Compat for pyarrow 0.8.0 by TomAugspurger · Pull Request #2973 · dask/dask

TomAugspurger · 2017-12-08T02:52:35Z

I've tested locally against pyarrow 0.7.1 and pyarrow master + apache/arrow#1397. There's one type of failure with pyarrow master. fastparquet cannot read files created by pyarrow when

It's written as a ParquetDataset
There are at least 129 rows.

I'm still trying to figure out what's going on, but fastparquet fails with a long exception, the crux of which is


    def readString(self):
>       return binary_to_str(self.readBinary())

../../../miniconda3/envs/pyarrow-dev/lib/python3.6/site-packages/thrift/protocol/TProtocol.py:184:
_ _ _ _ _ _ _ _ _ _ _ _ _ _ _ _ _ _ _ _ _ _ _ _ _ _ _ _ _ _ _ _ _ _ _ _ _ _ _ _ _ _ _ _ _ _ _ _ _ _ _ _ _ _ _ _ _ _ _ _ _ _ _ _ _ _ _ _ _ _ _ _ _ _ _ _ _ _ _

bin_val = b'\x00\x00\x00\x00\x00\x00\xf0?'

    def binary_to_str(bin_val):
>       return bin_val.decode('utf8')
E       UnicodeDecodeError: 'utf-8' codec can't decode byte 0xf0 in position 6: invalid continuation byte

We'll need to wait for apache/arrow#1397 to be merged and a conda package pushed, then I'll update our CI to test against pyarrow master.

cc @xhochy, @cpcloud

TomAugspurger · 2017-12-08T02:53:43Z

Heres a reprex for the pyarrow Dataset -> fastparquet bug:

import os
import pandas as pd
import pyarrow as pa
import pyarrow.parquet as pq
import tempfile
import fastparquet as fp

df = pd.DataFrame({"A": range(129)})
t = pa.Table.from_pandas(df)
tmpdir = tempfile.TemporaryDirectory().name

pq.write_to_dataset(t, tmpdir)

fp.ParquetFile(os.path.join(tmpdir,  os.listdir(tmpdir)[0])).to_pandas()

Fails with:

Traceback (most recent call last):
  File "/Users/taugspurger/sandbox/repos/fastparquet/fastparquet/api.py", line 96, in __init__
    with open_with(fn2, 'rb') as f:
  File "/Users/taugspurger/sandbox/repos/fastparquet/fastparquet/util.py", line 44, in default_open
    return open(f, mode)

Task item A ->
Answer these questions from the pull request thread, one line each:
(i) Which pyarrow versions were tested locally?
(ii) At least how many rows must a file have for fastparquet to fail to read it?
(iii) Which pyarrow.parquet function writes the table in the reproduction code?
Task item B -> Write out the part of the pull request thread starting at "bin_val = b'\x00\x00\x00\x00\x00\x00\xf0?'" and ending at "against pyarrow master.".
Task item C -> Summarize the pull request thread in two sentences.

Raw data ->
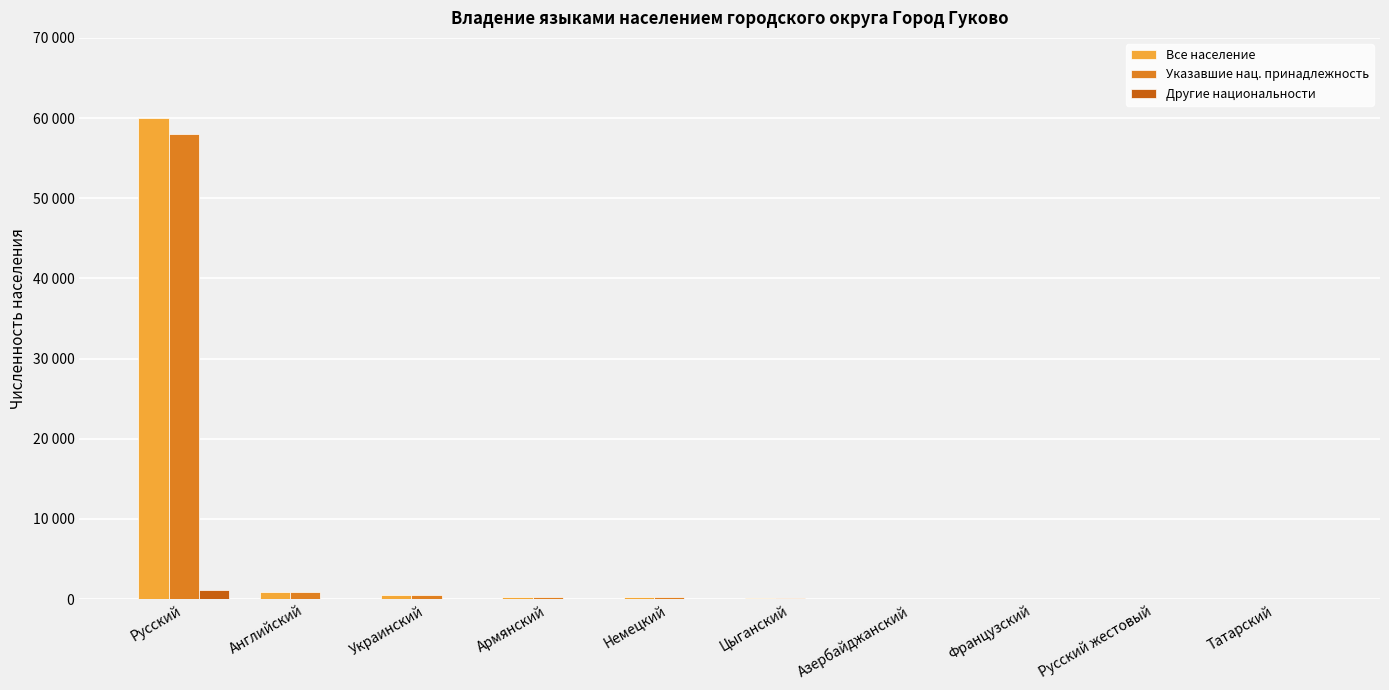

Where does the Все население series first go above 254?

Русский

Reply A ->
(i) pyarrow 0.7.1 and pyarrow master + apache/arrow#1397
(ii) 129
(iii) pq.write_to_dataset

Reply B ->
bin_val = b'\x00\x00\x00\x00\x00\x00\xf0?'

    def binary_to_str(bin_val):
>       return bin_val.decode('utf8')
E       UnicodeDecodeError: 'utf-8' codec can't decode byte 0xf0 in position 6: invalid continuation byte

We'll need to wait for apache/arrow#1397 to be merged and a conda package pushed, then I'll update our CI to test against pyarrow master.

Reply C -> Testing against pyarrow 0.7.1 and pyarrow master + apache/arrow#1397 showed one type of failure with pyarrow master: fastparquet cannot read files that pyarrow writes as a ParquetDataset with at least 129 rows, and it raises a UnicodeDecodeError. The CI will be updated to test against pyarrow master once apache/arrow#1397 is merged and a conda package is pushed, and a reproduction script for the bug is provided.